WHAT THE TASK ASKS:
Retype every record exactly. Leave the pictures out.

● ● ● ●

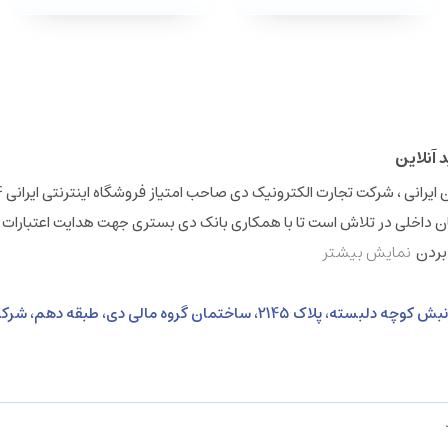
 داخلی در تلاش است تا با همکاری بانک دی بستری جهت هدایت اعتبارات 
 بردن
نمایش بیشتر
نشانی: خیابان ولی عصر، بالاتر از خیابان بهشتی، نبش کوچه دلبسته، پلاک 2145، ساختمان گروه 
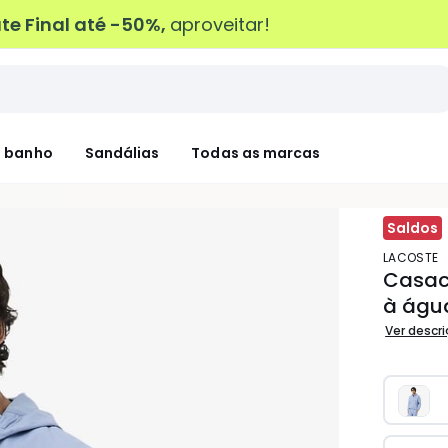
e Final até -50%,
aproveitar!
 banho
Sandálias
Todas as marcas
Saldos
LACOSTE
Casaco
à águ
Ver descr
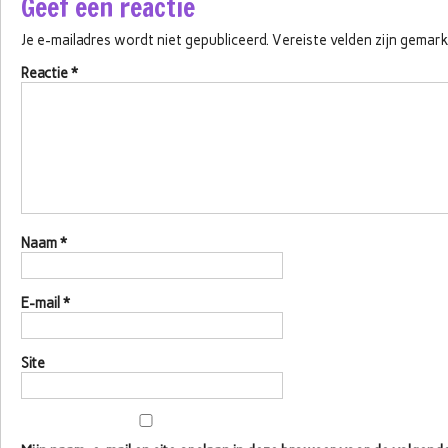
Geef een reactie
Je e-mailadres wordt niet gepubliceerd.
Vereiste velden zijn gema
Reactie
*
Naam
*
E-mail
*
Site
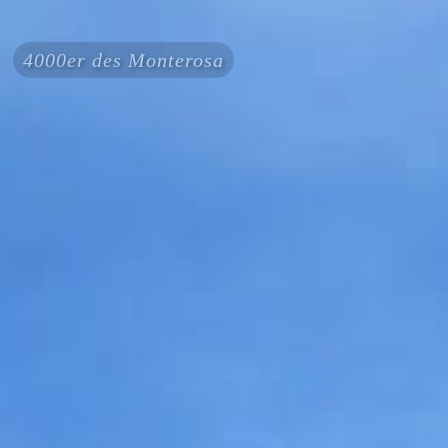
4000er des Monterosa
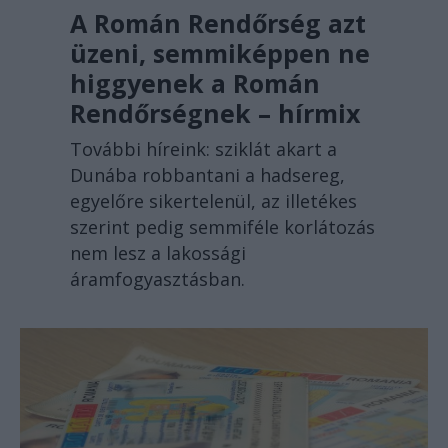
A Román Rendőrség azt
üzeni, semmiképpen ne
higgyenek a Román
Rendőrségnek – hírmix
További híreink: sziklát akart a
Dunába robbantani a hadsereg,
egyelőre sikertelenül, az illetékes
szerint pedig semmiféle korlátozás
nem lesz a lakossági
áramfogyasztásban.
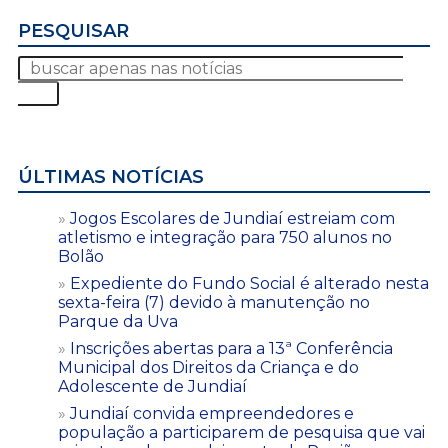
PESQUISAR
ÚLTIMAS NOTÍCIAS
Jogos Escolares de Jundiaí estreiam com
atletismo e integração para 750 alunos no
Bolão
Expediente do Fundo Social é alterado nesta
sexta-feira (7) devido à manutenção no
Parque da Uva
Inscrições abertas para a 13ª Conferência
Municipal dos Direitos da Criança e do
Adolescente de Jundiaí
Jundiaí convida empreendedores e
população a participarem de pesquisa que vai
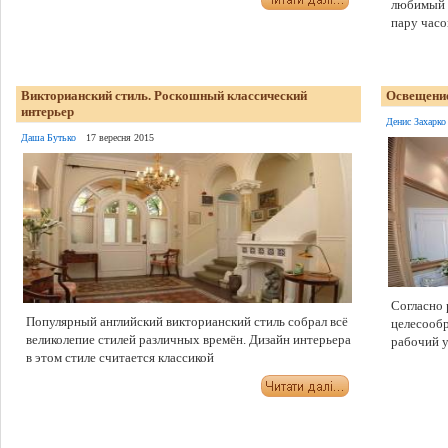
любимый м
пару часов.
Викторианский стиль. Роскошный классический
Освещение
интерьер
Денис Захарко
Даша Бутько
17 вересня 2015
Согласно
Популярный английский викторианский стиль собрал всё
целесообр
великолепие стилей различных времён. Дизайн интерьера
рабочий у
в этом стиле считается классикой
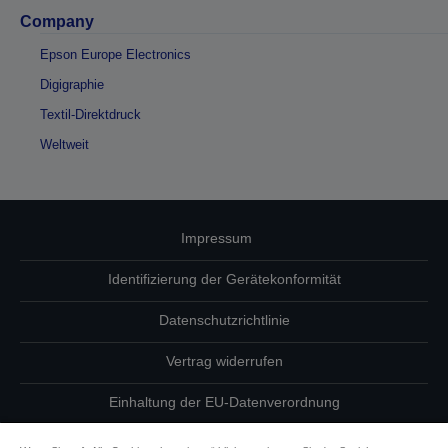
Company
Epson Europe Electronics
Digigraphie
Textil-Direktdruck
Weltweit
Impressum
Identifizierung der Gerätekonformität
Datenschutzrichtlinie
Vertrag widerrufen
Einhaltung der EU-Datenverordnung
Fragen zum Datenschutz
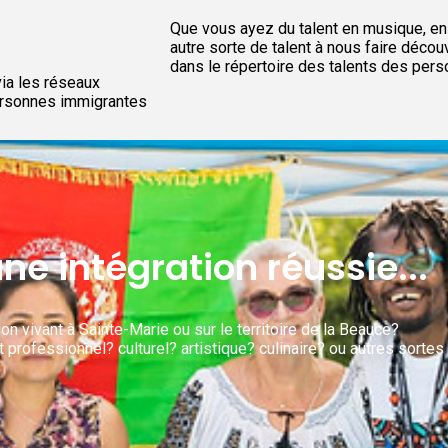
Que vous ayez du talent en musique, en a
autre sorte de talent à nous faire découvr
dans le répertoire des talents des per
ia les réseaux
personnes immigrantes
ne intégration réussie...
n vivant à Sainte-Marie ou sur le territoire de la Beauce?
t professionnel? culturel? artistique? culinaire? ou autres sorte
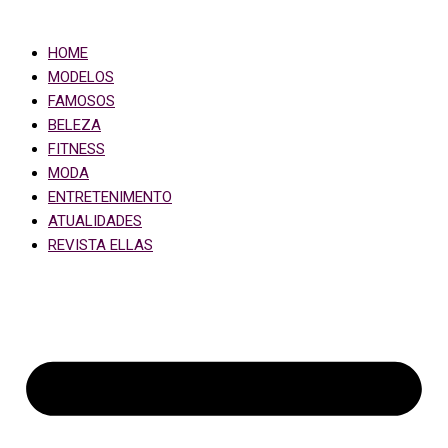
HOME
MODELOS
FAMOSOS
BELEZA
FITNESS
MODA
ENTRETENIMENTO
ATUALIDADES
REVISTA ELLAS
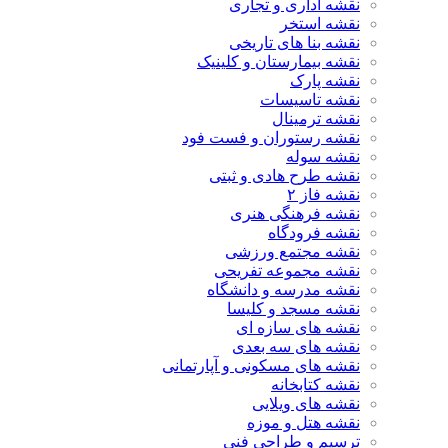
نقشه اداری و تجاری
نقشه استخر
نقشه بنا های تاریخی
نقشه بیمارستان و کلینیک
نقشه پارک
نقشه تاسیسات
نقشه ترمینال
نقشه رستوران و فست فود
نقشه سوله
نقشه طرح هادی و ثبتی
نقشه فاز ۲
نقشه فرهنگی هنری
نقشه فرودگاه
نقشه مجتمع ورزشی
نقشه مجموعه تفریحی
نقشه مدرسه و دانشگاه
نقشه مسجد و کلیسا
نقشه های سازه ای
نقشه های سه بعدی
نقشه های مسکونی و آپارتمانی
نقشه کتابخانه
نقشه های ویلایی
نقشه هتل و موزه
ترسیم و طراحی فنی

● ● ● ●

ANSWER TO THE PROBLEM:
 داخلی در تلاش است تا با همکاری بانک دی بستری جهت هدایت اعتبارات 
 بردن
نمایش بیشتر
نشانی: خیابان ولی عصر، بالاتر از خیابان بهشتی، نبش کوچه دلبسته، پلاک 2145، ساختمان گروه 
e Final até -50%,
aproveitar!
 banho
Sandálias
Todas as marcas
Saldos
LACOSTE
Casaco
à águ
Ver descr
Geef een reactie
Je e-mailadres wordt niet gepubliceerd.
Vereiste velden zijn gema
Reactie
*
Naam
*
E-mail
*
Site
4000er des Monterosa
A Román Rendőrség azt
üzeni, semmiképpen ne
higgyenek a Román
Rendőrségnek – hírmix
További híreink: sziklát akart a
Dunába robbantani a hadsereg,
egyelőre sikertelenül, az illetékes
szerint pedig semmiféle korlátozás
nem lesz a lakossági
áramfogyasztásban.
PESQUISAR
ÚLTIMAS NOTÍCIAS
Jogos Escolares de Jundiaí estreiam com
atletismo e integração para 750 alunos no
Bolão
Expediente do Fundo Social é alterado nesta
sexta-feira (7) devido à manutenção no
Parque da Uva
Inscrições abertas para a 13ª Conferência
Municipal dos Direitos da Criança e do
Adolescente de Jundiaí
Jundiaí convida empreendedores e
população a participarem de pesquisa que vai
любимый м
пару часов.
Викторианский стиль. Роскошный классический
Освещение
интерьер
Денис Захарко
Даша Бутько
17 вересня 2015
Согласно
Популярный английский викторианский стиль собрал всё
целесообр
великолепие стилей различных времён. Дизайн интерьера
рабочий у
в этом стиле считается классикой
Company
Epson Europe Electronics
Digigraphie
Textil-Direktdruck
Weltweit
Impressum
Identifizierung der Gerätekonformität
Datenschutzrichtlinie
Vertrag widerrufen
Einhaltung der EU-Datenverordnung
Fragen zum Datenschutz
Que vous ayez du talent en musique, en a
autre sorte de talent à nous faire découvr
dans le répertoire des talents des per
ia les réseaux
personnes immigrantes
ne intégration réussie...
n vivant à Sainte-Marie ou sur le territoire de la Beauce?
t professionnel? culturel? artistique? culinaire? ou autres sorte
HOME
MODELOS
FAMOSOS
BELEZA
FITNESS
MODA
ENTRETENIMENTO
ATUALIDADES
REVISTA ELLAS
نقشه اداری و تجاری
نقشه استخر
نقشه بنا های تاریخی
نقشه بیمارستان و کلینیک
نقشه پارک
نقشه تاسیسات
نقشه ترمینال
نقشه رستوران و فست فود
نقشه سوله
نقشه طرح هادی و ثبتی
نقشه فاز ۲
نقشه فرهنگی هنری
نقشه فرودگاه
نقشه مجتمع ورزشی
نقشه مجموعه تفریحی
نقشه مدرسه و دانشگاه
نقشه مسجد و کلیسا
نقشه های سازه ای
نقشه های سه بعدی
نقشه های مسکونی و آپارتمانی
نقشه کتابخانه
نقشه های ویلایی
نقشه هتل و موزه
ترسیم و طراحی فنی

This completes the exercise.